We are soon on our way to Seattle! They’ve had a snowy winter there (we witnessed some of it over Christmas) and I’m excited! I’m taking this moment to officially declare: My blood has thickened. Moving from Phoenix to Mexico (both dry and hot) to SoCal (mild and more humid) to NoCal (wet and cold, at least this winter) has provided the perfect acclimatization for moving to the Great Wet North. I’m ready, baby! Bring it! (The only things I still need are a hat, and some sort of running shoe dickie to keep my feet dry – anyone know of such a thing? I’ve visited Seattle enough to see that people do not, cannot, wait for nice weather to go running, or they never will.)
Some thoughts on the Bay Area. First, I’ve said it before and I’ll say it again: This is a hella great place to live. Because it’s so fab, it’s so expensive, which is really the only drawback. Well, that and the fact that it is widely known – not just believed – known – that the next great earthquake is coming. In fact, the ones we enjoyed here were located about a mile from us on the Hayward Fault, which is predicted to be the source of the next biggie, as opposed to the San Andreas.
When we first got here it was a bit of a culture shock, but a good one. Here’s my Top Ten list of things I discovered about life in Northern Cal:
10. If you pay attention when you’re out, you will hear at least three other languages besides English.
9. Gas priced under $3.50/gallon seems like a good deal.
8. The soul food we ate was gourmet.
7. In June, July and August, I had to keep reminding myself it was summer as I donned my jacket.

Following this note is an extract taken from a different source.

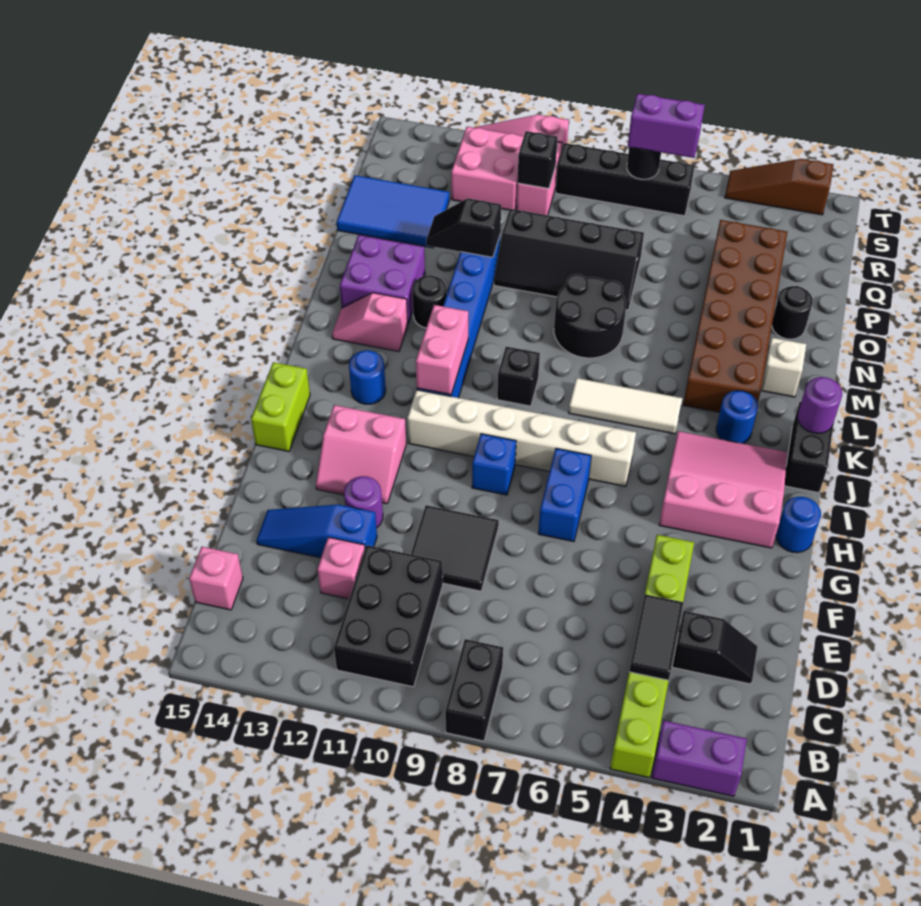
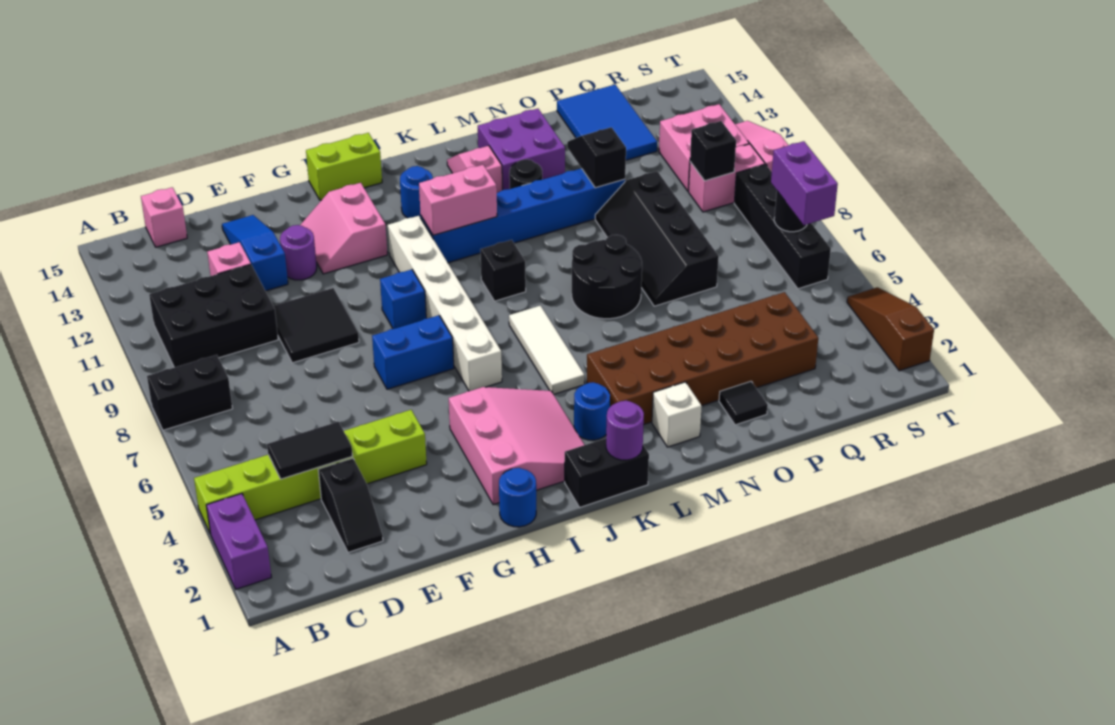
black round brick O2 level 1 -> black tile O2 level 1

6. I could count the number of pro-Bush bumper stickers I’ve seen here on one hand.
5. If a house is listed for sale at less than one million dollars, we think it's gotta be a good deal, or a bad house.
4. We can no longer be referred to as "that interracial couple" as a way of distinguishing us from others - there are as many mixed-race couples as not around here.
3. We could literally eat at a different restaurant every night and never repeat and never eat at a chain establishment. And 90% of them would have delicious food.
2. We are used to paying $10 for a cocktail. We aren’t happy about it, but we’re used to it.
1. As part of a regular exam by the veterinarian, our pets had acupuncture done. (I'm not kidding – they liked it, too!)
So we bid the Bay a fond farewell! Could we live here again? Absolutely. But after the quake clean-up.
As we’ve been on this adventure. I’ve shared with some of you my thoughts about clutter and stuff. I still think there’s a book in here somewhere, but it hasn’t quite materialized yet. We went from a relatively uncluttered but well-stocked and furnished 2000 sqaure foot home, to four large suitcases plus a small storage bin. Since we left Arizona, we’ve lived in furnished rentals, and none for more than seven months. We’ve traveled light. Some stuff has accumulated again, but not to the degree it would if we had a home.
So now, for the first time in over two years, we are taking – gasp – a full year’s lease! YES. And we will have our own furniture again. I’m delighted we’ll be so “permanent” and won’t have to move in a few months. And I’m curious to see how this will play out in our new, lighter lifestyle. Will we feel bogged down? Will we be as willing to pick up and move to a foreign country again?
I know my relationship to owning stuff has altered. From being a professional de-clutterer to de-cluttering practically everything, to re-accumulating… we shall see. What are your thoughts?